● **WORK INSTRUCTIONS**
The result should be all the records, exact and complete, without a single picture.

● **GIVEN INFORMATION**
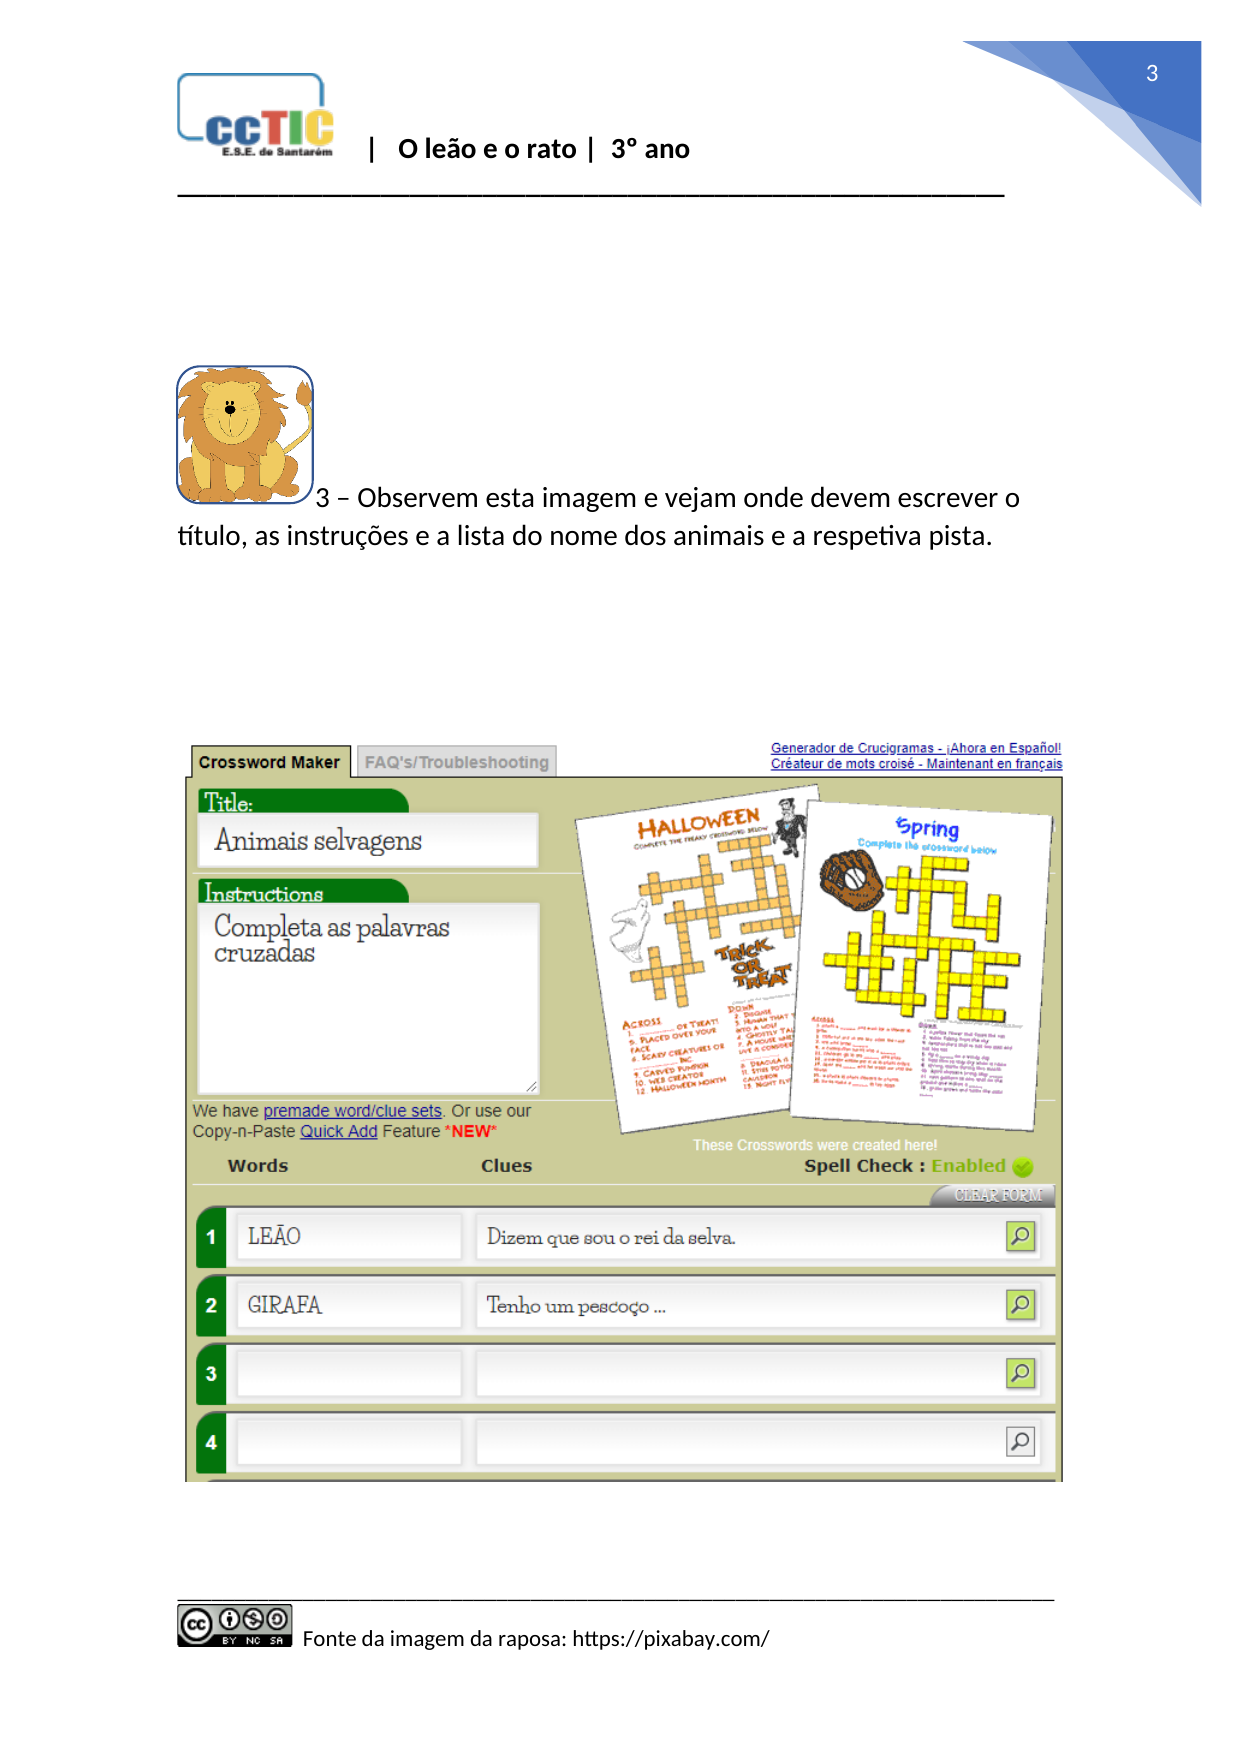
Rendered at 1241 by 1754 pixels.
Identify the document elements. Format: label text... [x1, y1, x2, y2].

picture [177, 737, 1063, 1482]
text 3 – Observem esta imagem e vejam onde devem escrever o título, as instruções e a lista do nome dos animais e a respetiva pista. [177, 366, 1063, 553]
picture [962, 41, 1202, 207]
picture [177, 73, 334, 159]
picture [177, 1604, 293, 1647]
picture [179, 368, 311, 502]
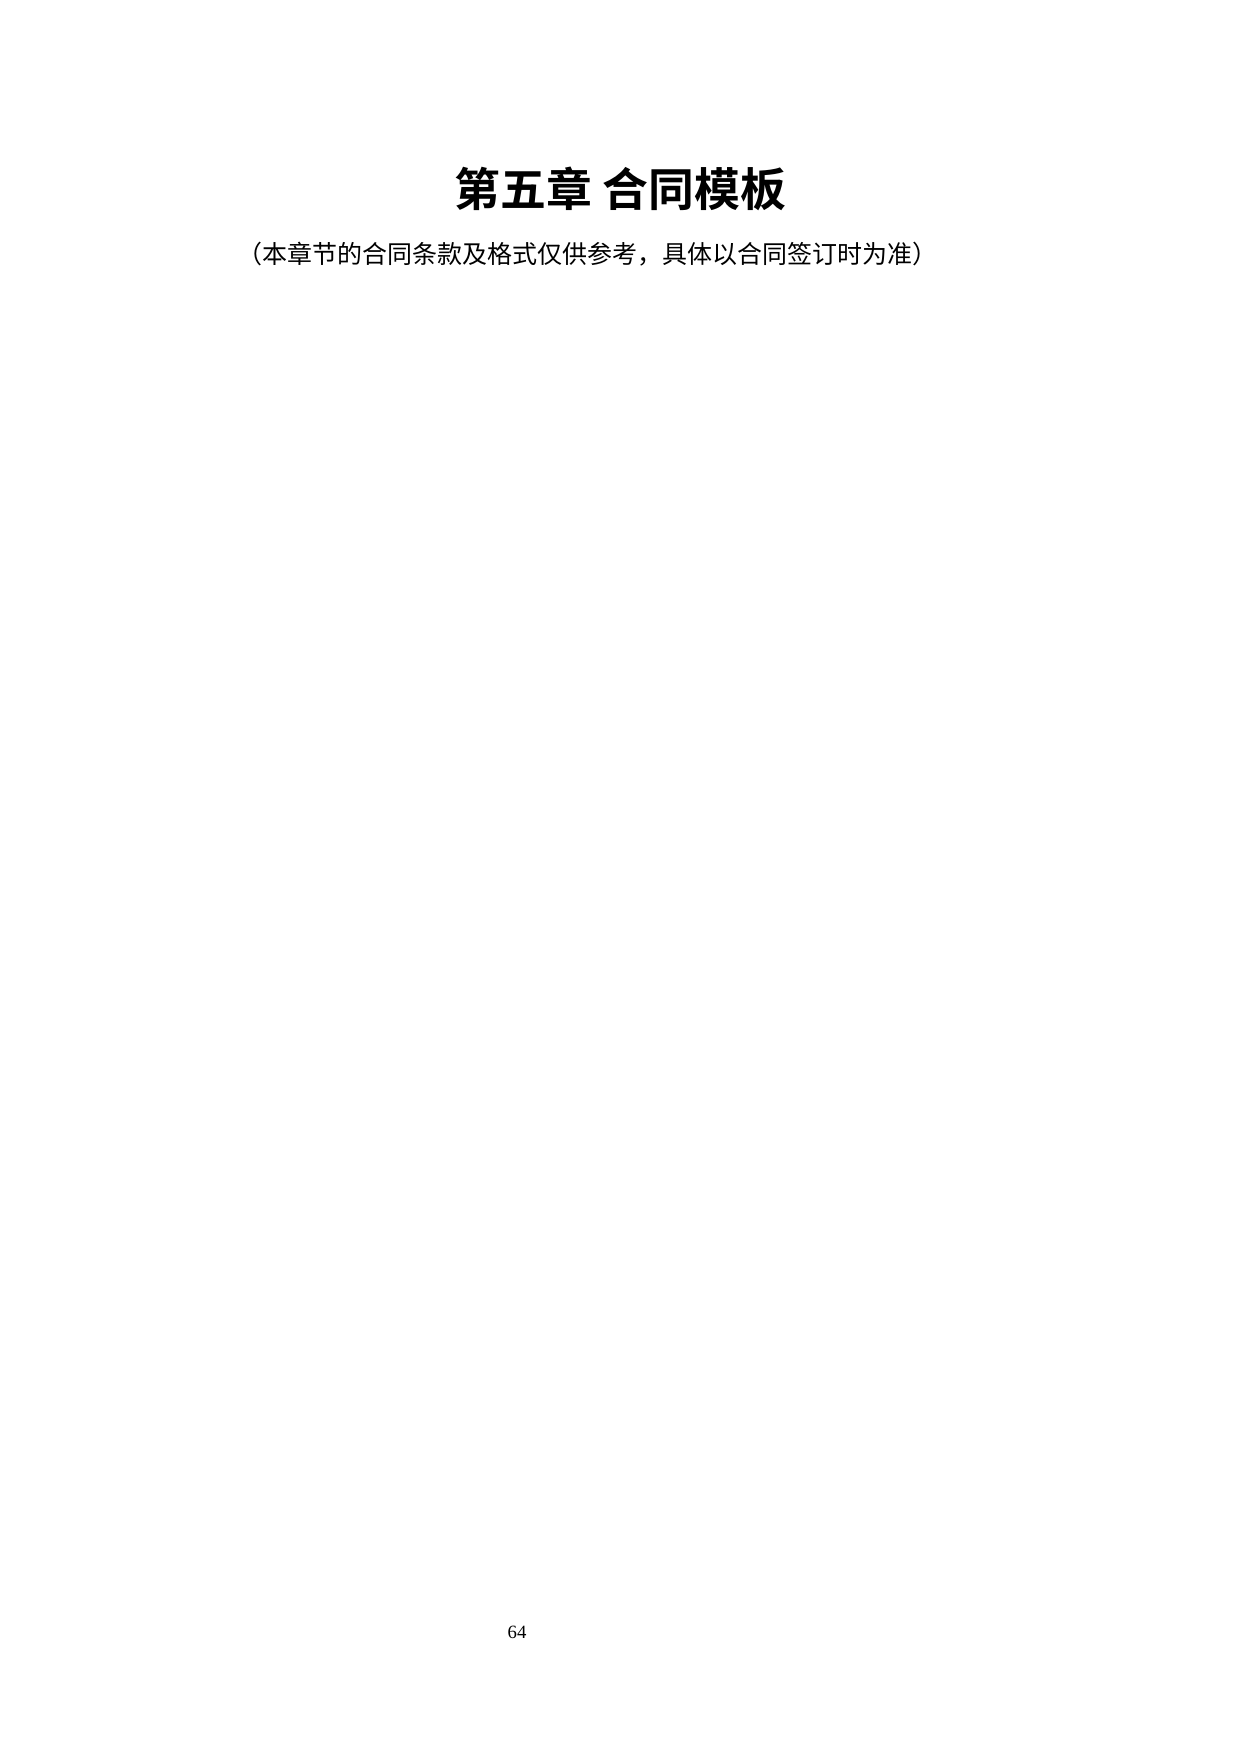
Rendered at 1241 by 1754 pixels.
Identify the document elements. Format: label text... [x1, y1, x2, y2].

subtitle 第五章 合同模板 [187, 156, 1053, 218]
text （本章节的合同条款及格式仅供参考，具体以合同签订时为准） [187, 218, 1053, 286]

● **TASK RESULT**
Rendered at 1241 by 1754 pixels.
Identify the document elements. Format: label text... [x1, y1, x2, y2].

picture [177, 737, 1063, 1482]
text 3 – Observem esta imagem e vejam onde devem escrever o título, as instruções e a lista do nome dos animais e a respetiva pista. [177, 366, 1063, 553]
picture [962, 41, 1202, 207]
picture [177, 73, 334, 159]
picture [177, 1604, 293, 1647]
picture [179, 368, 311, 502]
Rendered at 1241 by 1754 pixels.
Identify the document elements. Format: label text... [x1, y1, x2, y2].

subtitle 第五章 合同模板 [187, 156, 1053, 218]
text （本章节的合同条款及格式仅供参考，具体以合同签订时为准） [187, 218, 1053, 286]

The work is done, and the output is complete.